** start of Excerpt provided **
A FRAMEWORK FOR APPLYING INTEGRATED VEGETATION MANAGEMENT ON RIGHTS-OF-WAY
Journal of Arboriculture, Jan 2005 by Nowak, Christopher A, Ballard, Benjamin D
Abstract. Integrated Vegetation Management, or IVM, is purportedly being used by many right-of-way management organizations across the United States. In many cases, IVM is just a name applied to old management approaches. Yet IVM is more than just a name. It is an in-depth and sophisticated system of information gathering, planning, implementing, reviewing, and improving vegetation management treatments. IVM is used to understand, justify, choose among, selectively apply, and monitor different types of treatments, with an overall goal of eliciting site-specific, ecosystem-sensitive, economically sensible, and socially responsible treatment effects that lead to refined achievement of management objectives. We propose a six-step system to IVM that can act as a framework of activities to aid managers and other related stakeholders in communicating, organizing, and conducting IVM business. Each step produces information that must be integrated into the management system. Our six-step system is consistent with Integrated Pest Management and other IVM-like systems developed in forestry and agriculture. We present an IVM system with some unique perspectives and ideas from the literature, and incorporate information from and experience with the electric utility industry.
Key Words. Right-of-way; vegetation management; management systems; powerline corridors; electric transmission lines; pipelines; highway; railroad.
Rights-of-way (ROWs) can be generally defined as units of land used for transportation. As such, ROWs provide many goods, values, and services important to society. Production of values and services can occur from the ROW itself via the act of transport, such as with the movement of people in cars, trucks, and trains. Benefits of ROWs can accrue from the movement of goods, such as gas, oil, and electricity-these goods hold the benefit, and ROWs are a means of transmitting or distributing them to a place where the direct benefit is secured.
All ROWs are managed with a general goal of providing sale and reliable transport. Managers endeavor to meet this goal by creating corridors that exist in narrowly defined technical and environmental states. In almost all ROW scenarios, active management is needed to create specific vegetation and related environmental conditions. On electric transmission line ROWs, the selective removal of tall-growing trees and promotion of low-growing, relatively stable plant communities composed of grasses, forbs, and shrubs is the common approach to vegetation management. Tall-growing trees can cause unsafe conditions and shortfalls in reliability by growing into or near the wire conductors. These trees act as conduits for electricity, causing ground-fault disruptions in transmission. ROWs fully occupied by low-growing plants have been shown to produce safe, reliable, cost-effective transmission of electricity, primarily because, over the long-term, they result in a minimal amount of undesirable trees (Egler 1953; Niering 1958; Nowak and Abrahamson 1993; Finch and Shupe 1997; Jackson 1997).
** end of Excerpt provided **
** start of Available records **
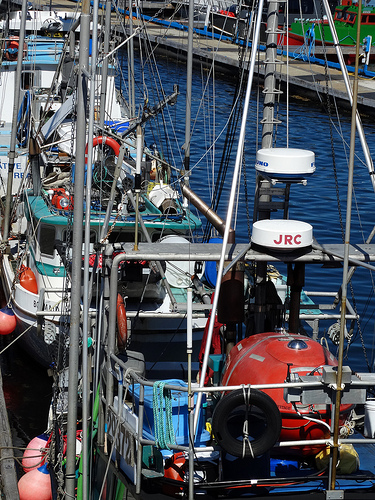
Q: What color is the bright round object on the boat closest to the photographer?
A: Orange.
** end of Available records **
** start of Available records **
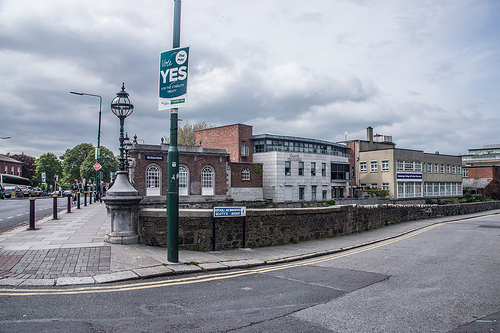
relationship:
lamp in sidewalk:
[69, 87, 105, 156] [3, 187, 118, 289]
** end of Available records **
*Tasks for this exercise*
A) Pick out and copy each line of the records that contains the word "round".
B) Take the piece on vegetation management along rights-of-way further, picking up right after its last sentence.

*Answer set*
A)
Q: What color is the bright round object on the boat closest to the photographer?

B)
Tree seeds and seedlings are consumed by small mammals that find suitable cover in the low-growing plants. When trees do become established, their growth and development are minimized by interference from the low-growing plant community (Bramble and Byrnes 1983; Hill et al. 1995; Bramble et al. 1996). Reduced and minimized tree populations lead to a reduction in management inputs. Herbicide use can be halved when this selective vegetation management approach is used, compared to other less-discriminate approaches such as broadcast spraying (Nowak and Abrahamson 1993; Finch and Shupe 1997). In addition to providing desirable corridor conditions for the transport of electricity and minimization of management costs, ROWs managed for complex, low-growing plant communities provide a wide variety of environmental values, benefits, and services, particularly associated with wildlife (Nowak 2002; Yahner 2004).
The idea of selective tree removal to manage powerline ROWs was first proposed 50 years ago (Egler 1953; Niering and Egler 1955; Niering 1958), with numerous, subsequent re-propositions (Niering and Goodwin 1974; Dreyer and Niering 1986; Niering et al. 1986; Bramble et al. 1990; Nowak and Abrahamson 1993). Over the past five decades, herbicides have been presented as both the optimum way of controlling the pest (the tall-growing trees) and a treatment that minimizes its own use in the long run, as explained above.
The selective vegetation management approach has been a part of New York State regulations since 1980 (Nowak and Abrahamson 1993; Jackson 1997; McLoughlin 2002). Other states and regions have also adopted this approach to vegetation management (Van Bossuyt 1987; Daar 1991; Bramble and Byrnes 1996; Wells et al. 2002).
In the 1980s, the selective vegetation management approach was first compared to Integrated Pest Management (IPM), as it was clear that the selective control of tree pests followed the core precepts of IPM-"prevention" and "integrated control" (sensu Stern et al. 1959). Because it was not clear that all of the precepts and principles of IPM applied to vegetation management on powerline corridors, and, given that for many people it is difficult to view trees as "pests," the phrase "Integrated Vegetation Management" was coined (Jackson 1997; McLoughlin 2002). Efforts to apply IPM in other plant systems have resulted in similar phrases to describe vegetation management systems, such as "Integrated Weed Management" in agriculture (Swanton and Weise 1991) and "Integrated Forest Vegetation Management" in forestry (Wagner 1994).